And then came the concha from one of the world’s most famous restaurants further putting the humble bread on more diners’ radar: Enrique Olvera’s Cosme in New York City, followed by its celebrated sister restaurant, Atla.
When the concha hit the menus at one of the World’s 50 Best Restaurants and one that was given a Bib Gourmand nod by Michelin Guide in 2019, diners paid attention. The media paid attention. Social media paid attention. Atla deviated from classic concha ingredients to perhaps mirror the health-minded Millennial trends du jour (or del dia): Rather than traditional butter or lard, avocado was used for the fat.
Other establishments are also taking conchas from classic to “high end” like Maiz64 in Washington, DC. Executive pastry chef Elisa Reyna, who has a background in French pastry arts, debuted her version of the vanilla concha utilizing cardamom and a silky lavender cream.
Conchas began to creep onto the menus as a highlight, rather than an afterthought, on leading Mexican restaurants across the country. Foodies began actively seeking them out.

▶ [Dataset entries]:

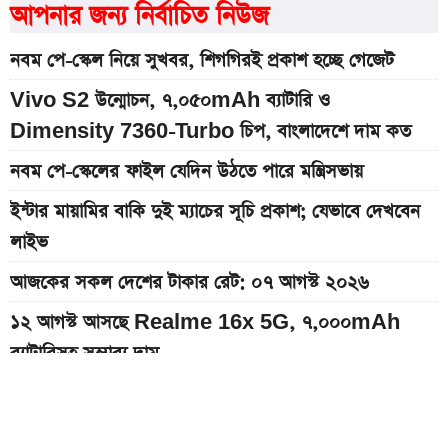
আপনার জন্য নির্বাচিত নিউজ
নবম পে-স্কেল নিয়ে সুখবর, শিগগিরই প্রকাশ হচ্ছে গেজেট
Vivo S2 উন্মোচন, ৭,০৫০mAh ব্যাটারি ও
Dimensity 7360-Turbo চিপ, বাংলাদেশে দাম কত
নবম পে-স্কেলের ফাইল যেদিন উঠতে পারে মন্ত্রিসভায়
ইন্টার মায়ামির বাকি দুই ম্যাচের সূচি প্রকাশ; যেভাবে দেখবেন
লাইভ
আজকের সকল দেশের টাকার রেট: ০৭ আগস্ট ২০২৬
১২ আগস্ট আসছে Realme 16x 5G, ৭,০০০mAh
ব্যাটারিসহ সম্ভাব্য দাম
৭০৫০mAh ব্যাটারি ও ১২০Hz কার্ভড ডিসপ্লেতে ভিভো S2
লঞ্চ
...
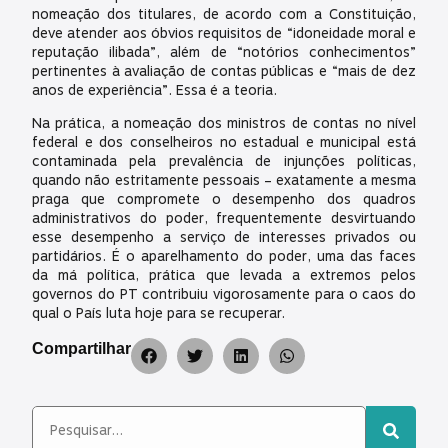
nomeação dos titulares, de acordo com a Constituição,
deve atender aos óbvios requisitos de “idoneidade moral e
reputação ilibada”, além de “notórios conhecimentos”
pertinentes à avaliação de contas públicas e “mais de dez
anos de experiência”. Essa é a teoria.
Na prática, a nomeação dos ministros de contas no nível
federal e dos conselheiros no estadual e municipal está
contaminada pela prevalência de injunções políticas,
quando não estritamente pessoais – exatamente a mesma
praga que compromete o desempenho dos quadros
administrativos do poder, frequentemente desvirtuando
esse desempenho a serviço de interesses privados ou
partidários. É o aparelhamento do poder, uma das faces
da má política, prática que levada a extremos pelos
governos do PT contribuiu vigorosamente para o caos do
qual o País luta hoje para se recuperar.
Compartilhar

▶ [Tasks to carry out]:
- 1) In the text on conchas, what did Atla use as the fat in place of butter or lard?
- 2) Pick up the text about conchas after its final sentence and keep writing.

▶ [Results]:
- 1) Avocado.

- 2)
Even non-Mexican chefs and bakers featured them on their menus. And then came viral concha sensations hitting the feeds on Instagram: Chocolate-dipped conchas, Uniconchas, cronchas, concha tortas, concha cakes, concha burgers, concha doughnuts, black and white conchas (a riff of of New York City’s famous black-and-white cookies), and everything in between.
“The popularity of Hispanic and Mexican food has been gaining as of late, thanks to social media, and it shows it is so much more than tacos, tamales, and guacamole,” says 2022 James Beard Award “Emerging Chef” semifinalist Manny Barella of Bellota in Denver.
Despite the fact that Denver’s altitude and dryness makes it difficult to bake conchas correctly, Barella still rotates a bright pink strawberry concha with lemon zest in and out of his brunch menu. “The popularity of conchas is going to continue to grow as mainstream diners learn more about and appreciate Mexican cuisine,” he says. “Just look at how popular a croissant is—I think they’ll start catching on in the same way. You don’t have to be a Mexican bakery to make conchas or appreciate them.”
“The demand for conchas has increased in other parts of the U.S....we see an increase in demand in states such as Oregon, Nevada, Kansas, Oklahoma, North Carolina, and other states not known for a density of our target demographic," says co-founder Ricardo Cervantes of the popular La Monarca Bakery. “In LA, we’ve seen more grocery chains add conchas to their bakery product line such as Ralph’s.”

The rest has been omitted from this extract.